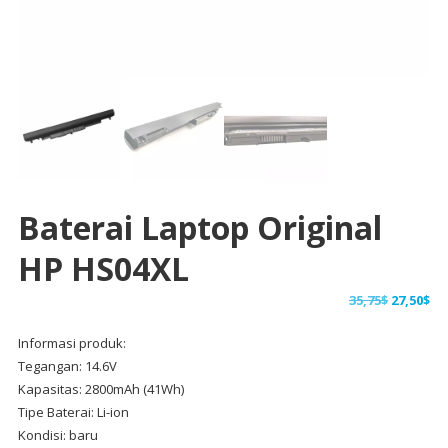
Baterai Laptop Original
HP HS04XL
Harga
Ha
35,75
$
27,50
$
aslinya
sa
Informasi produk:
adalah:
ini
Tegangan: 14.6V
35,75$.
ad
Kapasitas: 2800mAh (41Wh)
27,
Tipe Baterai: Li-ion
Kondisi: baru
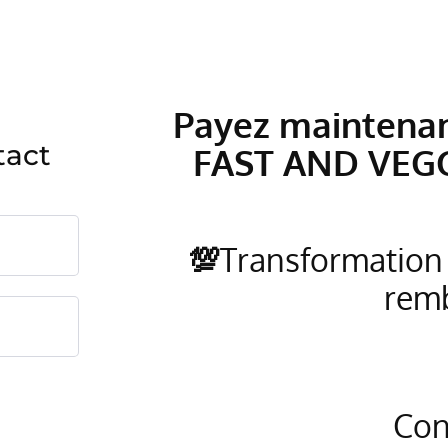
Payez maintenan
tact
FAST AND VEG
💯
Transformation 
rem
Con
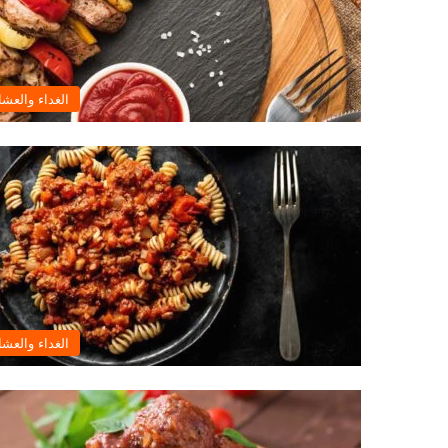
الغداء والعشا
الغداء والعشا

______

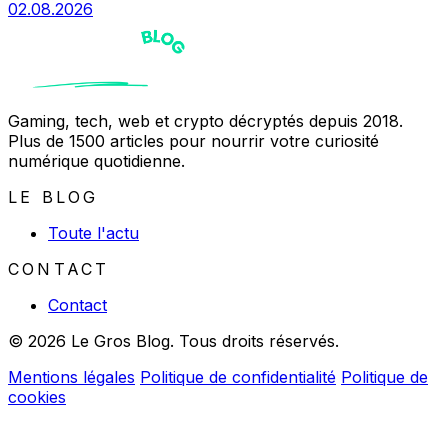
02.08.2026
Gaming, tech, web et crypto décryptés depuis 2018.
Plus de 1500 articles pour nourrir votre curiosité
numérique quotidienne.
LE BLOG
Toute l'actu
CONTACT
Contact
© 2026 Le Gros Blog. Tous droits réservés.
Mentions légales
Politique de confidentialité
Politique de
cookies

______

**Exercise:** Note every line of the records that holds the word "Baterai", and copy it.

**Solution to this exercise:**
Baterai Laptop Original
Tipe Baterai: Li-ion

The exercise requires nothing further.